O relatório da PEC, apresentado pelo deputado Leo Prates (Republicanos-PB), permite, de forma excepcional e mediante negociação coletiva (convenção ou acordo), que regimes compensatórios possam estabelecer escalas diferentes do 5×2. Nesses cenários, é imperativo que os trabalhadores sejam compensados no mesmo mês-calendário, assegurando que desfrutem de pelo menos um dos dias de repouso dentro do período máximo de uma semana de trabalho. Dessa forma, é possível, por exemplo, a prática de uma escala 6×1, desde que o dia adicional trabalhado seja compensado dentro do mesmo mês, garantindo a média de duas folgas remuneradas por semana ao final do ciclo.

Regimes Diferenciados para Setores Específicos

A proposta também estabelece regras distintas para grupos específicos de trabalhadores. Para os chamados 'hipersuficientes', profissionais com diploma de nível superior e remuneração mensal igual ou superior a R$ 21.188,87 (equivalente a duas vezes e meia o limite máximo dos benefícios do INSS), a redução da jornada não será automática. Nesses casos, a diminuição da carga horária dependerá de liberalidade do empregador ou de previsão em acordo ou convenção coletiva, embora a escala 5×2 seja mandatoria.
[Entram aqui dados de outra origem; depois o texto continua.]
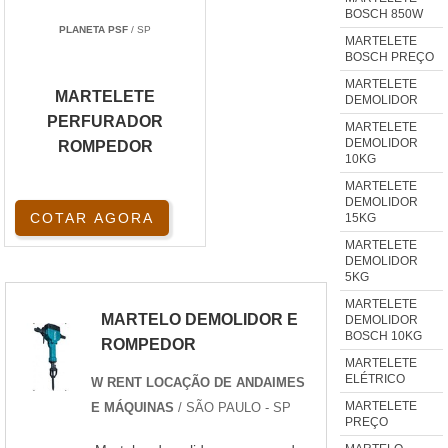
BOSCH 850W
PLANETA PSF
/ SP
MARTELETE
BOSCH PREÇO
MARTELETE
MARTELETE
DEMOLIDOR
PERFURADOR
MARTELETE
DEMOLIDOR
ROMPEDOR
10KG
MARTELETE
DEMOLIDOR
COTAR AGORA
15KG
MARTELETE
DEMOLIDOR
5KG
MARTELETE
MARTELO DEMOLIDOR E
DEMOLIDOR
BOSCH 10KG
ROMPEDOR
MARTELETE
ELÉTRICO
W RENT LOCAÇÃO DE ANDAIMES
MARTELETE
E MÁQUINAS
/ SÃO PAULO - SP
PREÇO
Já os trabalhadores terceirizados da administração pública terão uma transição mais estendida de 12 meses para que as empresas contratadas se adaptem, com a nova jornada passando a valer na formalização do aditamento de seus contratos com o poder público, evitando a descontinuidade de serviços essenciais.
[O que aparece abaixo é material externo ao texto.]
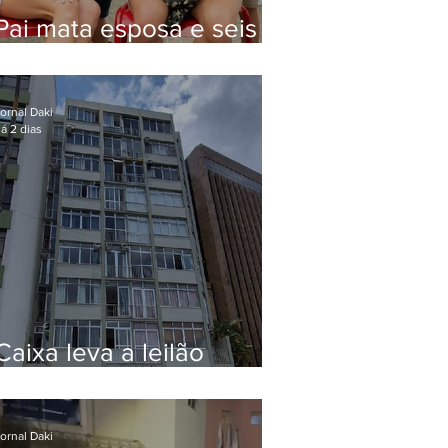
Pai mata esposa e seis
filhos nos EUA e não terá
funeral
ornal Daki
á 2 dias
Caixa leva a leilão
apartamento de Eduardo
Bolsonaro em Botafogo
ornal Daki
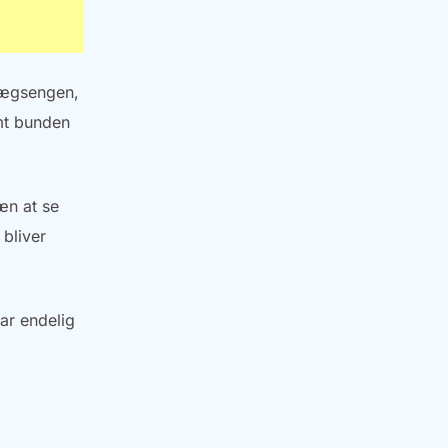
 vægsengen,
amt bunden
æn at se
 bliver
ar endelig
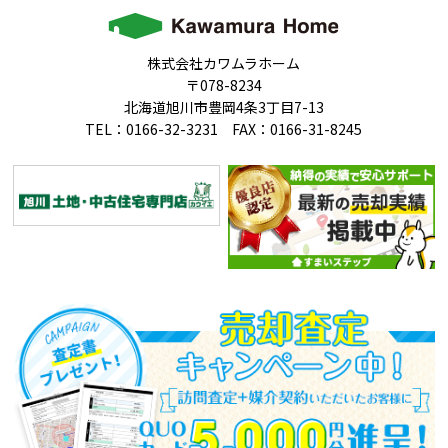
株式会社カワムラホーム
〒078-8234
北海道旭川市豊岡4条3丁目7-13
TEL：0166-32-3231 FAX：0166-31-8245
Mitigação de Impactos para Pequenos Negócios

Reconhecendo os desafios que as mudanças podem impor, a PEC prevê que uma lei complementar futura poderá estabelecer medidas transitórias de mitigação de impactos para microempreendedores individuais (MEIs), microempresas e empresas de pequeno porte. Essa disposição busca equilibrar os direitos dos trabalhadores com a sustentabilidade dos pequenos negócios, que são a base da economia brasileira.
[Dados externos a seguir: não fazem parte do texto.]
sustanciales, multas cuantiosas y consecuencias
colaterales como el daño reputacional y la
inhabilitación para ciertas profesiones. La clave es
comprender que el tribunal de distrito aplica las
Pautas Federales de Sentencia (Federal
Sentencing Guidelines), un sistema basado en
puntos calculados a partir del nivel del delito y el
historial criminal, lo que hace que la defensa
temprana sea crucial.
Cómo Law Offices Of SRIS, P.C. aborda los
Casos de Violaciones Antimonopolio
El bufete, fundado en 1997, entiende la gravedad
A aprovação na Câmara dos Deputados representa um marco na legislação trabalhista, que pode trazer benefícios significativos para milhões de brasileiros, promovendo uma melhor qualidade de vida e um ambiente de trabalho mais justo. Agora, a expectativa se volta para o Senado, onde a proposta será submetida a dois turnos de votação, decidindo o futuro da jornada de trabalho no país e a consolidação dessas importantes transformações.